Tuesday, January 15, 2019

CHRISTMAS GIFTS I THOUGHT WERE GOOD IDEAS AT THE TIME





Every Christmas season, I come up with what I think are unique and unusual gift ideas. And every Christmas season, I end up having to return a few gifts before I even give them.

This Christmas season was no different.

You’d think I’d have learned my lesson from past disasters. For example, there was the wood carving of a buffalo I had specially made one Christmas for my husband, the buffalo collector. Unfortunately, the artist never had carved a buffalo before, so the end result looked like something that had been in some horrible, disfiguring accident.

Still, the artist was so proud of his work, I couldn’t bring myself to offend him, so I ended up forking over a small fortune for it…and then hid the buffalo in the back of the closet where, to this day, it still remains. I doubt that even a nest of hungry termites would want it...probably because they would be too busy pointing at it and laughing.

And then there was the round tablecloth I had a woman crochet for my mother’s dining-room table. It looked beautiful and I was very pleased with it. My mother also loved it, but when she put it on her table, we discovered that the center of the tablecloth wouldn’t lie flat. We tried stacking books on it, ironing it and starching it, but still the center continued to rise as if it were part of Houdini’s magic act. We were tempted to bring it outside and beat it down with a stick.

Another gift disaster occurred when I asked the glass blower at a mall if he could make a tiny bowling pin and bowling-ball figurine for my mother, who was an avid bowler and collected blown-glass items. He assured me it would be no problem. A week later, the masterpiece was ready, so I rushed to the mall, excited to see it. When the glass blower handed it to me, I just silently stared at it, unable to speak. The bowling pin and ball looked exactly like a turkey drumstick and a baked potato. I honestly thought it was a replica of someone’s lunch.

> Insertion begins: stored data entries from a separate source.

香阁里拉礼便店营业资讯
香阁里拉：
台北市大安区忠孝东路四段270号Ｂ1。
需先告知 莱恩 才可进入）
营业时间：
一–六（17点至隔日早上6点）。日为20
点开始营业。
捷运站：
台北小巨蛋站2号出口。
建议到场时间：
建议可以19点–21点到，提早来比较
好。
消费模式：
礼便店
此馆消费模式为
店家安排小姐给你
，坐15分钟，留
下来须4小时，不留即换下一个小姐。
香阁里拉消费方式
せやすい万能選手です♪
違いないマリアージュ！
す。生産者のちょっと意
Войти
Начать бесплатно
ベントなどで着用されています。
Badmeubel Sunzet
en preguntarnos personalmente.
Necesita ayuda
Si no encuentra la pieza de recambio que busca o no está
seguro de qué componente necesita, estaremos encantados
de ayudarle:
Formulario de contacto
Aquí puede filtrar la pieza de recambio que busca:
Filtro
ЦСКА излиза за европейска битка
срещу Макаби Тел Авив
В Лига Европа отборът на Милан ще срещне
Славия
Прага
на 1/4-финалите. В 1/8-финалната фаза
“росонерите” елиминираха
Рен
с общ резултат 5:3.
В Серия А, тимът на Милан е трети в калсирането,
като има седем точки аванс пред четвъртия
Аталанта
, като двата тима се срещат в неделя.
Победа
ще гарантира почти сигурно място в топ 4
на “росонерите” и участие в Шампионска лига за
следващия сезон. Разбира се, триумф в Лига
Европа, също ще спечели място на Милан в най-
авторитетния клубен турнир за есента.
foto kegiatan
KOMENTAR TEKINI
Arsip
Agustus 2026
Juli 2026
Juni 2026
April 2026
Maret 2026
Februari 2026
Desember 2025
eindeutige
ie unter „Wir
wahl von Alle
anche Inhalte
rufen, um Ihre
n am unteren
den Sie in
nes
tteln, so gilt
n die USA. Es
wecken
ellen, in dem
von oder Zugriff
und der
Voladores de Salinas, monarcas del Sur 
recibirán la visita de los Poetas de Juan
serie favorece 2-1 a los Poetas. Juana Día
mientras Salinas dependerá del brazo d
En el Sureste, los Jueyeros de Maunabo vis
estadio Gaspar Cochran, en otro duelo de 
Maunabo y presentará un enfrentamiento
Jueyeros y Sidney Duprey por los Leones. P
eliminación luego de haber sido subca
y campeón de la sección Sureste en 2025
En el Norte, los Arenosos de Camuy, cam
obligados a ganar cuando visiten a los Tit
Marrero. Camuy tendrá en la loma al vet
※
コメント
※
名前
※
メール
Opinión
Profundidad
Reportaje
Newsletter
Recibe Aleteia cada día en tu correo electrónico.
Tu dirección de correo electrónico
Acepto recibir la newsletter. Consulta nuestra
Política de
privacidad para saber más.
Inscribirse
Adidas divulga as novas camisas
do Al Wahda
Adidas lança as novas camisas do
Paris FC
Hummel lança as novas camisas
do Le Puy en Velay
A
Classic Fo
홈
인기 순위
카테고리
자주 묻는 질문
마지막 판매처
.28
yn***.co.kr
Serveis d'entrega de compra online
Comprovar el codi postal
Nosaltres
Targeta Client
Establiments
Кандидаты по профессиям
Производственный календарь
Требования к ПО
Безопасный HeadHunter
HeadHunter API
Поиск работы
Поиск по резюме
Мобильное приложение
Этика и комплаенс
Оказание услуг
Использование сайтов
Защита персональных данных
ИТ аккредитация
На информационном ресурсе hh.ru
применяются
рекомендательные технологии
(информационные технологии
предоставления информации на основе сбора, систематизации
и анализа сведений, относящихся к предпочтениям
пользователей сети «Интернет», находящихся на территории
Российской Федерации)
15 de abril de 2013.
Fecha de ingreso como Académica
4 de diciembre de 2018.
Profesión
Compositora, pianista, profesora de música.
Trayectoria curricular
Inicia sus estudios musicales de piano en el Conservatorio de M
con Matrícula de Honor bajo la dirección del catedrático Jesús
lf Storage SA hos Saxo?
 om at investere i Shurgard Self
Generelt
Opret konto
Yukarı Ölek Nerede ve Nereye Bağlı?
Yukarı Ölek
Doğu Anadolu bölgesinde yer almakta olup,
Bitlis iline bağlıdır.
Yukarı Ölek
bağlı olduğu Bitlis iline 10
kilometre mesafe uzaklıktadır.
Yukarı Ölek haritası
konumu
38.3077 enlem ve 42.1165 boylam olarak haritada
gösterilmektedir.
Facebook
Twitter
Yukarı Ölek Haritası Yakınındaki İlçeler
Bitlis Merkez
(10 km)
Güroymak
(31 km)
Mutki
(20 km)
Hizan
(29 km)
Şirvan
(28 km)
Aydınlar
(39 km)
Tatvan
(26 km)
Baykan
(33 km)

And I’ll never forget the gift I bought for our friend who collected pocket watches. The watch had wood trimming encircling the face and came in a matching wooden case. I decided to have the back of the watch engraved with, “TO BILL, CHRISTMAS 2005.”

A week before Christmas, I picked up the watch. The back read, “TO BULL, CHRISTMAS 2005.”

I wasn’t quite as creative this past Christmas season, however, which I felt was a much safer route to take. Still, ordering items online had its own consequences.

There was the scrolled picture-frame I ordered for a beautiful photo of a rose I’d bought months before. The frame arrived and was perfect, but the glass in it was so thick and heavy, it was guaranteed to bend any hook, nail or stick-up product anyone tried to hang it on, and inevitably would send the frame crashing to the floor. I had visions of the person I was giving the picture to lying in a pool of blood with a shard of glass sticking out of her jugular.

Also, the photo that came with the frame, a scene taken in England, actually looked a lot better than my photo of the rose. So I removed the glass and left the frame and photo the way they were.  My friend loved them.

Another friend of mine, who is an artist, really likes a certain brand of marking pens that cost about $7 per pen. I saw a set of four online for $19, which was a bargain, so I ordered them for her. Two days later, I received an email from the company.

“We have shipped your marking pens,” it said, “but the plastic case they come in doesn’t have any product labels on it – they fell off. And we don’t have any others.”

When I gave the pens to my friend, I could tell by her expression that she thought they probably were $1 knock-offs of the original markers.

And then there is my friend, Colleen, who loves cats, warm socks and gardening. So I bought her a plant-growing kit and some socks with little cats on them.

She bought me some socks with little cats and dogs on them...and a plant-growing kit.       


All I can say is great minds think alike.